Hmm, must be time for me to learn another new thing  ...but first, who else has heard (or better yet experienced) this?


(Alternatively, can somebody explain to me how this works?)

longhorn's picture
longhorn

Sounds like your oven is working the bottom element way too much. Where are you putting the bread??? On the granite? Near the top? Whatever it is you are getting way more heat applied to the bottom of the loaf. If you are putting the loaf on the granite, be warned, granite has much higher heat conductivity than a baking stone so will give a darker bottom. If not, experiment. Putting the granite higher will probably help. Moving the bread up will  probably help. Making sure your upper element is working will help.


Something is definitely amiss!


Jay

thebakerswife's picture
thebakerswife

I've had the stones on the oven floor, and the bread directly on the stones. Maybe, like the previous comment said, that plays hell with the thermostat, which might be the problem?


Next time I'll move the stones up, and bake the bread on them. I obviously need to experiment.


I'll report back. 

rayel's picture
rayel

but my understanding is the upper element works only durring preheat in conjuction with bottom element. When oven temp is reached, I thought the upper element went off. Am I wrong? Broiling mode, I guess would also involve upper element.  Ray

bnom's picture
bnom

At least that's how traditional electric ovens work...

Chuck's picture
Chuck

Quote:
... my understanding is the upper element works ... during preheat in conjuction with bottom element.
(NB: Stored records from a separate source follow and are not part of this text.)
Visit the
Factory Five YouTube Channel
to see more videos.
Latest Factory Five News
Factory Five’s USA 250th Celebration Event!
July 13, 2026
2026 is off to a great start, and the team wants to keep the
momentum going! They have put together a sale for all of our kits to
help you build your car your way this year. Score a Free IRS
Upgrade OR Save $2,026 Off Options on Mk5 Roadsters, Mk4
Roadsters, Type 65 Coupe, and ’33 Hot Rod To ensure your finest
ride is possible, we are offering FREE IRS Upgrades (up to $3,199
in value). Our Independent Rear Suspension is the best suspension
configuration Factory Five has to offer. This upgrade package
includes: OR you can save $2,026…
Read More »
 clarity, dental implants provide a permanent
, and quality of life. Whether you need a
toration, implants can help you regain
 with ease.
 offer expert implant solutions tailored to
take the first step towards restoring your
...but only if when you start the oven for preheating, you turn the oven temperature control knob first all the way to the "broil" click then back down to your desired temperatore. And that's not the only time the upper element works; it also works when you explicitly turn the oven temperature control knob clear up to the "broil" click and leave it there (and crack open the oven door:-).


Quote:
... When oven temp is reached, ... upper element went off. ... Am I wrong?

That's certainly how the oven in our house worked when I was growing up forty years ago. I suspect though the operation of "modern" ovens is a lot more variable.

Mebake's picture
Mebake

Alison, you may want to consider exchanging your granite for some other stone material, such as thermal stones, or un-treated ceramic tiles (no glaze). granite may contain heavy metals or even radioactive traces that will be volatile at 400F.


Take care and best wishes


khalid

gary.turner's picture
gary.turner

Alison,


Don't throw the bread out. There's a tool specifically for the purpose; the bread rasp.  Up until after WWII, ovens were not the well controlled even heating appliances we have today.  Charred or burnt crusts were commonplace, and every well equipped kitchen had a bread rasp.


Unfortunately, Nicholson stopped making them in 1966 or '67, when Cooper Industries bought them and discovered they were only selling about a dozen a year.


They are fairly easy to find at used tool dealers where they are commonly mistaken for woodworking tools.


Have some fun looking for one; then you can say you never serve a burnt loaf. ;)


cheers,


gary

alabubba's picture
alabubba

Could you not use a microplane? or box grater for that mater? Seems like the same idea. Grind away the burnt part and eat the rest. Sort of like scraping your toast.

gary.turner's picture
gary.turner

A coarse microplane should work just fine. 


As a classic wood working hobbyist, and as a Unix/Linux type of guy, I am a firm believer that a tool should do one thing and do it very well. That would explain why I have nearly 30 planes and am still looking for a set of rounds and hollows. They're hard to find. :(  Naturally, I run into bread rasps all  the time.